*YOUR GOAL:* Return verbatim all lines from the first one in the records to the line with "outside Quebec?", both ends kept.

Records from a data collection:
******
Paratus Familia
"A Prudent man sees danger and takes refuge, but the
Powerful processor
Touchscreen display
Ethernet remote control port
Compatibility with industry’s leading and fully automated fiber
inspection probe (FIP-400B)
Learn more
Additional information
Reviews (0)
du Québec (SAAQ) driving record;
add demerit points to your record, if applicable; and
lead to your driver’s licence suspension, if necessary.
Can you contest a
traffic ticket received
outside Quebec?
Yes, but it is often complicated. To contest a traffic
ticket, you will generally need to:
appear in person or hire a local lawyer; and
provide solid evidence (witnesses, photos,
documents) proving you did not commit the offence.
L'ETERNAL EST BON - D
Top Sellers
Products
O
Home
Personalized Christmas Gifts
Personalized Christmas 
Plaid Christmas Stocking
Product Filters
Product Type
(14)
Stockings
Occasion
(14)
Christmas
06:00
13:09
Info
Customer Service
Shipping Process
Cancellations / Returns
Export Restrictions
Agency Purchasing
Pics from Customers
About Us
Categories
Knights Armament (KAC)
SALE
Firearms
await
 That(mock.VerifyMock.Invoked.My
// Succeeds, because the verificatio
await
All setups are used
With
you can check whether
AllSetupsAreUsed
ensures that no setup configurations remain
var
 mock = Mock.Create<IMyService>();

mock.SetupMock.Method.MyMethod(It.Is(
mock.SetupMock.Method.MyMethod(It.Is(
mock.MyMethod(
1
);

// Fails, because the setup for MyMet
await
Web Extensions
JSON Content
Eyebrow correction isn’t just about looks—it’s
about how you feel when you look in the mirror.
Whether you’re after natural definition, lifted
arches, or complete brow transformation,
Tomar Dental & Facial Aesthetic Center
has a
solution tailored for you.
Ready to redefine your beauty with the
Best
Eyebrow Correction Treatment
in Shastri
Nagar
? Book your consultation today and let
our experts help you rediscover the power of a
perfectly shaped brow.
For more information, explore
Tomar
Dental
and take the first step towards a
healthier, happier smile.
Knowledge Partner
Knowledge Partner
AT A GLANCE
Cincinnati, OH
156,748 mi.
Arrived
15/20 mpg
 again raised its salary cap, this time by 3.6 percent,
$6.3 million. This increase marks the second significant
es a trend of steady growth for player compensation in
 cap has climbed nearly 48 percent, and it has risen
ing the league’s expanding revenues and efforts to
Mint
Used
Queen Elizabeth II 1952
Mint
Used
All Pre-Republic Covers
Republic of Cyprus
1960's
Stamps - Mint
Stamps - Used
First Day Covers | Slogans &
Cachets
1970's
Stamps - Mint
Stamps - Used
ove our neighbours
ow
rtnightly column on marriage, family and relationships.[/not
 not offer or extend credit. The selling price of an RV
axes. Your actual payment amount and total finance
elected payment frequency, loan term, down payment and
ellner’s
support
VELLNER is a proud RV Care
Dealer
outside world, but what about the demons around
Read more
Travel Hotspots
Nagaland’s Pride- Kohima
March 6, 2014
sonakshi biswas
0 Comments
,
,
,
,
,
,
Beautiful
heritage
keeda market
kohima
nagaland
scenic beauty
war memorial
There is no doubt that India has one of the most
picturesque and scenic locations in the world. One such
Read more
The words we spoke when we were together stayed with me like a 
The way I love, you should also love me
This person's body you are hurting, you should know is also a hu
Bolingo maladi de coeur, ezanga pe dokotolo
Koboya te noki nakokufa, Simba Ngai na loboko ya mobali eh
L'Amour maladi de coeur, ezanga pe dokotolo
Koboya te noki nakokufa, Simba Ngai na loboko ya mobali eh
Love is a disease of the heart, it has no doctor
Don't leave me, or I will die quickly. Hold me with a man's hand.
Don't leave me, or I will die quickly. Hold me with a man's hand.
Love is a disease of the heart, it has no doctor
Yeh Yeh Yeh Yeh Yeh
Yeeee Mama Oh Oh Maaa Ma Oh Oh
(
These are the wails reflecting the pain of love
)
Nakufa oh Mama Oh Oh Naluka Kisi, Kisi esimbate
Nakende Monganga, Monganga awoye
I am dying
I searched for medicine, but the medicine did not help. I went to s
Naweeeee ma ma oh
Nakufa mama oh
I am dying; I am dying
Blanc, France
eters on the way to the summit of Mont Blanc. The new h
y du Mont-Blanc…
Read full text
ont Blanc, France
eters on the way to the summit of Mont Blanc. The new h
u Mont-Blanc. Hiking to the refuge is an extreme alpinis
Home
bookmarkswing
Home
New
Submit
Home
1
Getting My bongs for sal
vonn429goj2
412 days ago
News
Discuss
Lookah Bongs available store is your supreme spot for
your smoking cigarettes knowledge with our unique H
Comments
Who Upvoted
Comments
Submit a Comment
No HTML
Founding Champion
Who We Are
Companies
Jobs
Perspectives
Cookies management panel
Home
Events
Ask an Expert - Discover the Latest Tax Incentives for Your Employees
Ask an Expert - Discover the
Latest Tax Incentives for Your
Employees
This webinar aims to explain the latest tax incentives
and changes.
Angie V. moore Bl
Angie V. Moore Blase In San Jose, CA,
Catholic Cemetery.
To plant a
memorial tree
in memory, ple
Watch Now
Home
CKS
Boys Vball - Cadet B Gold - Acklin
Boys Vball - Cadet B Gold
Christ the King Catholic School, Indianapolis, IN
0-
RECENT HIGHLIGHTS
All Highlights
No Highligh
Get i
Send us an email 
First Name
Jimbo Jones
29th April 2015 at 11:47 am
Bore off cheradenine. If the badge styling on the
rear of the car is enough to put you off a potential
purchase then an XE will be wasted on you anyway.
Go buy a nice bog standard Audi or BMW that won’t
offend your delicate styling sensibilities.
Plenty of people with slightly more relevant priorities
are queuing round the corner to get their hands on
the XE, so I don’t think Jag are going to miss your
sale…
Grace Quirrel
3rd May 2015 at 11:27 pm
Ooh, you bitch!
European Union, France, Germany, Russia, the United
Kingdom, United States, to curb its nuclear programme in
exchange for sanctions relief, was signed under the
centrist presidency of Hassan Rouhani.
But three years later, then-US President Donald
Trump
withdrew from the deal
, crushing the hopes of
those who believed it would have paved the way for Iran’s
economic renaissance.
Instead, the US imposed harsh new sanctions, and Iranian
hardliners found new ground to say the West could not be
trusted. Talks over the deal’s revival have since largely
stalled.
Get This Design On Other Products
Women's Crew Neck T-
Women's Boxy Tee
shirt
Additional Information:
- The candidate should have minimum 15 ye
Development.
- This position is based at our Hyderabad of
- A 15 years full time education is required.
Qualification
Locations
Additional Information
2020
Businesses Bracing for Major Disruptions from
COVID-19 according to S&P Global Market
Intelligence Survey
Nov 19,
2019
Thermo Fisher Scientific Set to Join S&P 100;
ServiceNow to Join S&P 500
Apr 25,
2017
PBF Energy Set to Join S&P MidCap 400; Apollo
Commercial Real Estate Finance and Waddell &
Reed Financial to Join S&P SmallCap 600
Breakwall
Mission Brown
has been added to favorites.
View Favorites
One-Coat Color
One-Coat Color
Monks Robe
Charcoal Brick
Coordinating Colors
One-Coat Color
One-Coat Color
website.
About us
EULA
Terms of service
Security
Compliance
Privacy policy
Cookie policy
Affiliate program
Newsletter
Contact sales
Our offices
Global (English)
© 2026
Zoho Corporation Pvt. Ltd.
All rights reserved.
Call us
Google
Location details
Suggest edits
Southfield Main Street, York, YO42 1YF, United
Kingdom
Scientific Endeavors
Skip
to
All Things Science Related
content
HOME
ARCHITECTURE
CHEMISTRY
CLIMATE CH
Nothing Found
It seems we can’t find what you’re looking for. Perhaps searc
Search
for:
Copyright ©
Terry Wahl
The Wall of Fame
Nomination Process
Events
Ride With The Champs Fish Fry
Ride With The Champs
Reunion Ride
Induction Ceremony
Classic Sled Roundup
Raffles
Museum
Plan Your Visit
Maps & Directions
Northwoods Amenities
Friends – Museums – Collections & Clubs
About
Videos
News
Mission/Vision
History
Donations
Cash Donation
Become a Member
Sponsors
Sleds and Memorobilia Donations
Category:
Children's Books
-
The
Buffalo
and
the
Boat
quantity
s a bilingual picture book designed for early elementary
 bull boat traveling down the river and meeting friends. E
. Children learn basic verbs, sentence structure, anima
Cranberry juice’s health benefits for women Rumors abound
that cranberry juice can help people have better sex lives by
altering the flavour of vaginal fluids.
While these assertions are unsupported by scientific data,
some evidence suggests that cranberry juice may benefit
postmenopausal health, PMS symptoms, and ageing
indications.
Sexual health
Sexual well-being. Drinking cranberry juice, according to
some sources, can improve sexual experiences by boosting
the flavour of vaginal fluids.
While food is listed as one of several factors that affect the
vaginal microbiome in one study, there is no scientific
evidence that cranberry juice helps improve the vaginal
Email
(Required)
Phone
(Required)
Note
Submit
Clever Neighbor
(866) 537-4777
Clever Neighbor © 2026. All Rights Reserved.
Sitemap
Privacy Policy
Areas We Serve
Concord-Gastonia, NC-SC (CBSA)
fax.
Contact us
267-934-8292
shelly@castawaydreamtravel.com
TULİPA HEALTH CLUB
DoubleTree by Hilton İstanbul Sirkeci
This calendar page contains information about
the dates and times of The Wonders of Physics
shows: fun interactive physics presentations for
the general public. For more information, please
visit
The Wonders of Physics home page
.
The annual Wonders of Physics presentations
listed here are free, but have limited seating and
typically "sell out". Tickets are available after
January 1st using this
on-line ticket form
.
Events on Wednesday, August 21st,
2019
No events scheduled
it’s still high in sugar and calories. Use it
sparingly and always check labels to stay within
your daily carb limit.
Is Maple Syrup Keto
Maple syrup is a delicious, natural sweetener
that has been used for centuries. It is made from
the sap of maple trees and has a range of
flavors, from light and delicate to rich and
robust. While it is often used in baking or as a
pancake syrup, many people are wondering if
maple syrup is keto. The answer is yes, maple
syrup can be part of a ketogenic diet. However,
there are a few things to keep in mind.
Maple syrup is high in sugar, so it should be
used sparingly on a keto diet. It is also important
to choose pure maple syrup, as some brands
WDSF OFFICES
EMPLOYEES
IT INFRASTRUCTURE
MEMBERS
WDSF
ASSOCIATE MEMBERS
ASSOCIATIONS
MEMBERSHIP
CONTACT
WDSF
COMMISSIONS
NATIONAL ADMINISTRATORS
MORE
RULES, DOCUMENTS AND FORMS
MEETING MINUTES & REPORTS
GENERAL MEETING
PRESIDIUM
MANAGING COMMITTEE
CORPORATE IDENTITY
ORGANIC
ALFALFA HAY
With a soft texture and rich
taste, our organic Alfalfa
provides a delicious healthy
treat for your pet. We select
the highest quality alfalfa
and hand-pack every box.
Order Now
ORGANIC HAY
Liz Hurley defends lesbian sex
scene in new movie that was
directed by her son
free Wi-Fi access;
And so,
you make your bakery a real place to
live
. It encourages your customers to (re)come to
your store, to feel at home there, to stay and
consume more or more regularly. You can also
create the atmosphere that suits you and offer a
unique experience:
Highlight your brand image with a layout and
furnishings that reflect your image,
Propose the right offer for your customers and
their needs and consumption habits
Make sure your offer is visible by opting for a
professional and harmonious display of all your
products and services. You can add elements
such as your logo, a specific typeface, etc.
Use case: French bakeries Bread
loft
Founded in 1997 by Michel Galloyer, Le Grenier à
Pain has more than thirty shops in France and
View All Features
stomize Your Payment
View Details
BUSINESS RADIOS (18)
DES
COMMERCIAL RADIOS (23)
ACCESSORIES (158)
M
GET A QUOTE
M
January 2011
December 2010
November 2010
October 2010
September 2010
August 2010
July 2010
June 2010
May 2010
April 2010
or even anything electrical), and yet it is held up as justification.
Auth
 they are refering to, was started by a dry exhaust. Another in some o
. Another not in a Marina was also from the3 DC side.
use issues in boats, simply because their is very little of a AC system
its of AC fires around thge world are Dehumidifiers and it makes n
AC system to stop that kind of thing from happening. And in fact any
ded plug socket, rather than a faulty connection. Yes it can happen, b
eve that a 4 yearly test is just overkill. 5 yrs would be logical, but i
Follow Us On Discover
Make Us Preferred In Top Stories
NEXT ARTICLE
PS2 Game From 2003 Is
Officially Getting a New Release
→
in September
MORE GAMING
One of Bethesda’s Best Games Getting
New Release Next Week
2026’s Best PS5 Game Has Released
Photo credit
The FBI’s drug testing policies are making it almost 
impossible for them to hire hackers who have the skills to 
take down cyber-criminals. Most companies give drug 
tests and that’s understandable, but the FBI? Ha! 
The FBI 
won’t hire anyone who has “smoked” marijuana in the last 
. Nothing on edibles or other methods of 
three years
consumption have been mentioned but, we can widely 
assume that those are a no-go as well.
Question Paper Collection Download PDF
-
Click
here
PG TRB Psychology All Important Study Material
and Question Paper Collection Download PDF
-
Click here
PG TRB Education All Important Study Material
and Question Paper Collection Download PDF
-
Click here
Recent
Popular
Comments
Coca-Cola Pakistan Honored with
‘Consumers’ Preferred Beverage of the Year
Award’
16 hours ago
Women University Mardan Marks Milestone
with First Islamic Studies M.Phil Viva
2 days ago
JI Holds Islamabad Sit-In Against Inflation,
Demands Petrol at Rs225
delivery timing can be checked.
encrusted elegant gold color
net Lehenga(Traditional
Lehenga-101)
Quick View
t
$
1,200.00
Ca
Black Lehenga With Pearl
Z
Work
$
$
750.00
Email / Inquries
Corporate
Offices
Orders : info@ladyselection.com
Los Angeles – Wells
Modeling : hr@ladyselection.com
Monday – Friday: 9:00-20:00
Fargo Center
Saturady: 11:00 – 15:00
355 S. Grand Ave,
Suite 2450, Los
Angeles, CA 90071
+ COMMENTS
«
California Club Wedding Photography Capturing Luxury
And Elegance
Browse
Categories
******
*SOLUTION TO THE PROBLEM:*
Paratus Familia
"A Prudent man sees danger and takes refuge, but the
Powerful processor
Touchscreen display
Ethernet remote control port
Compatibility with industry’s leading and fully automated fiber
inspection probe (FIP-400B)
Learn more
Additional information
Reviews (0)
du Québec (SAAQ) driving record;
add demerit points to your record, if applicable; and
lead to your driver’s licence suspension, if necessary.
Can you contest a
traffic ticket received
outside Quebec?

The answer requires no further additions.